If God’s blessing of salvation is only for the Jews, then why was Abraham “blessed” before he was circumcised?

Read Romans 4:11-12

  • For Abraham, as an “adult convert,” what was circumcision?


  • Remembering baptism as the fulfillment of circumcision (Colossians 2:11-15), how does our baptismal practice affirm what Paul teaches here?


“sign… seal”: In Genesis 17:11, circumcision was “the sign of the covenant.”  Here, Paul changes perspective, focusing on what being in the covenant meant: trust in God and the righteousness He give you.  Paul speaks of “the sign of circumcision,” which he says is the “seal” (Greek, sphragida, that which confirms, attests, or authenticates) the righteousness God credited to Abraham when he was still uncircumcised.  Circumcision was the confirmation of something Abraham already had (faith) when he was still uncircumcised.

  • If someone is baptized as an adult convert, does God still do anything through baptism?




  • How does Abraham being uncircumcised and having faith attest to the Gentiles having faith apart from circumcision?

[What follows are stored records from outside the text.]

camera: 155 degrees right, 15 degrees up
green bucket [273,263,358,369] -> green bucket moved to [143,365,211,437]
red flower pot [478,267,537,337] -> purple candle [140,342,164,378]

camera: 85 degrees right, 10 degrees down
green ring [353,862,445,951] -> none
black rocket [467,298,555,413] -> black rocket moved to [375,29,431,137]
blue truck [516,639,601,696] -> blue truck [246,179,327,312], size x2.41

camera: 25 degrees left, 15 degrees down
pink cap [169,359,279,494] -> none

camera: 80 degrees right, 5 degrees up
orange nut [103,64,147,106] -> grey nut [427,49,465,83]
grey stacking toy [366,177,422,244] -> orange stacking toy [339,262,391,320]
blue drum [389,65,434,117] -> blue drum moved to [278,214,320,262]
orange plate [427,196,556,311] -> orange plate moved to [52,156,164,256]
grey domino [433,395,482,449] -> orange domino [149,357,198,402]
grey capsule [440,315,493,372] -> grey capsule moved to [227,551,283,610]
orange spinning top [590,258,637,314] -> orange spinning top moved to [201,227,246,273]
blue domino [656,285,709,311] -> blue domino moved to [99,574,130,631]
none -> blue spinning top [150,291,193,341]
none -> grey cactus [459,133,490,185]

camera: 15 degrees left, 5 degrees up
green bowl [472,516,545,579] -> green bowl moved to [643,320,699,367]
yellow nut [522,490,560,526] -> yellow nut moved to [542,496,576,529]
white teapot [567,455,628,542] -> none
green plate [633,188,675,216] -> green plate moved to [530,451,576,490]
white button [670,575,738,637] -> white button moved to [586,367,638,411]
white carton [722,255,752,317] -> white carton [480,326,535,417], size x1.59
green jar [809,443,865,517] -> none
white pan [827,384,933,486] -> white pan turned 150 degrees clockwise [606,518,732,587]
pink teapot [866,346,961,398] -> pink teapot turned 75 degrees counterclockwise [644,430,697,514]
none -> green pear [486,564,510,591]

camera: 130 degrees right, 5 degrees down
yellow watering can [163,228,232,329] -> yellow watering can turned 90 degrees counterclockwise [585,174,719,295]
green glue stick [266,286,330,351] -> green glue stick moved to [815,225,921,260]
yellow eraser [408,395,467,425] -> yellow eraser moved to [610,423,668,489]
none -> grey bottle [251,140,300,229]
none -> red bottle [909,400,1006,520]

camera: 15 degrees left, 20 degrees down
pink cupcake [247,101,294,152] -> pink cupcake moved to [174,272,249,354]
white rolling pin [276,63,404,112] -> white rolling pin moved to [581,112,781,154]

  • What then is to keep the Jewish Christian from insisting on circumcision for the Gentile Christian after having faith, like Abraham?


  • What is the connection between circumcision and living out the faith to which circumcision attested? (vs. 12)


  • Discuss the same implications for baptism in the New Covenant.


Not by Doing but by Faith

Read Romans 4:13-14

Sirach 44:21: God promised Abraham with an oath to bless the nations through his Offspring…  giving them an inheritance from sea to sea, and from the river to the ends of the earth.

  • In light of Abraham’s promised Offspring, what does “heir of the world” mean?


  • How does someone end up an “heir of the world”?


  • Does someone earn an inheritance?


  • Discuss the absurdity of turning circumcision into a work that someone does for God.


  • Discuss the absurdity of turning baptism into a work someone does for God.


  • What does the Law bring? What then awaits those who turn circumcision/baptism into their work for God?